> _Task prompt_
Can you quote every line of text in the data below, word for word, while leaving out the pictures?
··· The records
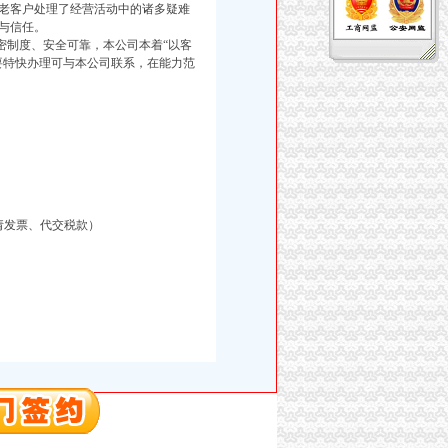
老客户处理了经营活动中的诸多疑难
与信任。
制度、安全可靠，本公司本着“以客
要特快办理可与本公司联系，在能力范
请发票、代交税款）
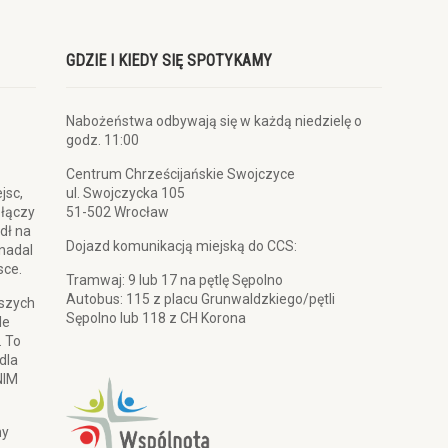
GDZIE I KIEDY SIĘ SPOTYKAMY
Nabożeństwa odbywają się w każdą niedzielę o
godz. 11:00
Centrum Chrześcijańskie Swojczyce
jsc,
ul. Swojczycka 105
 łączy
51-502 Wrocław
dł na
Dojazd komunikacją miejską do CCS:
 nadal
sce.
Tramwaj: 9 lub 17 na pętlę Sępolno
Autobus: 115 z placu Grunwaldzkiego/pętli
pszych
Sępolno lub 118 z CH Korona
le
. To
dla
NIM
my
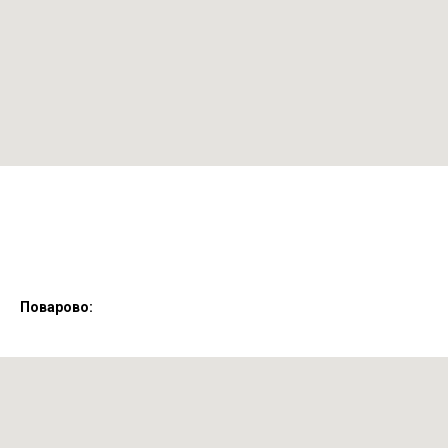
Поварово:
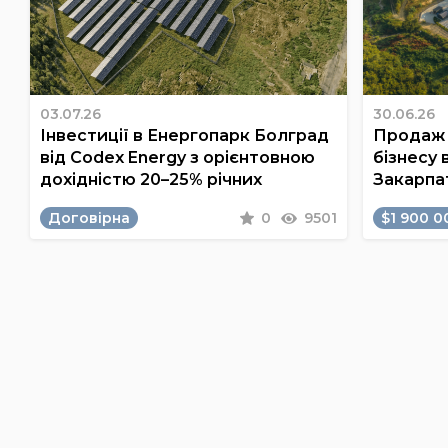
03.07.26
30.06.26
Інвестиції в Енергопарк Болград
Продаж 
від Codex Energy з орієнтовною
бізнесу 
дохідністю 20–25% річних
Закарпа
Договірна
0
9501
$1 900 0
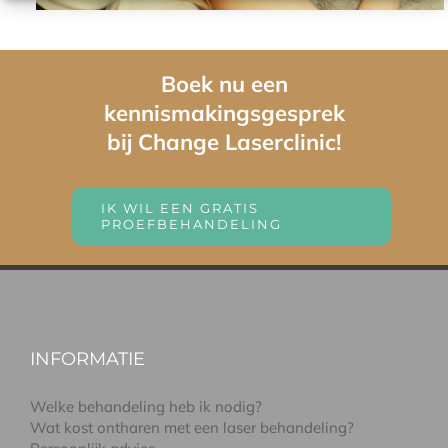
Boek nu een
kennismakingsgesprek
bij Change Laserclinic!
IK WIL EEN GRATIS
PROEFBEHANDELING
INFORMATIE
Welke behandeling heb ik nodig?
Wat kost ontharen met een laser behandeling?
······
> _Task response_
老客户处理了经营活动中的诸多疑难
与信任。
制度、安全可靠，本公司本着“以客
要特快办理可与本公司联系，在能力范
请发票、代交税款）
GDZIE I KIEDY SIĘ SPOTYKAMY
Nabożeństwa odbywają się w każdą niedzielę o
godz. 11:00
Centrum Chrześcijańskie Swojczyce
jsc,
ul. Swojczycka 105
 łączy
51-502 Wrocław
dł na
Dojazd komunikacją miejską do CCS:
 nadal
sce.
Tramwaj: 9 lub 17 na pętlę Sępolno
Autobus: 115 z placu Grunwaldzkiego/pętli
pszych
Sępolno lub 118 z CH Korona
le
. To
dla
NIM
my
Поварово:
03.07.26
30.06.26
Інвестиції в Енергопарк Болград
Продаж 
від Codex Energy з орієнтовною
бізнесу 
дохідністю 20–25% річних
Закарпа
Договірна
0
9501
$1 900 0
Boek nu een
kennismakingsgesprek
bij Change Laserclinic!
IK WIL EEN GRATIS
PROEFBEHANDELING
INFORMATIE
Welke behandeling heb ik nodig?
Wat kost ontharen met een laser behandeling?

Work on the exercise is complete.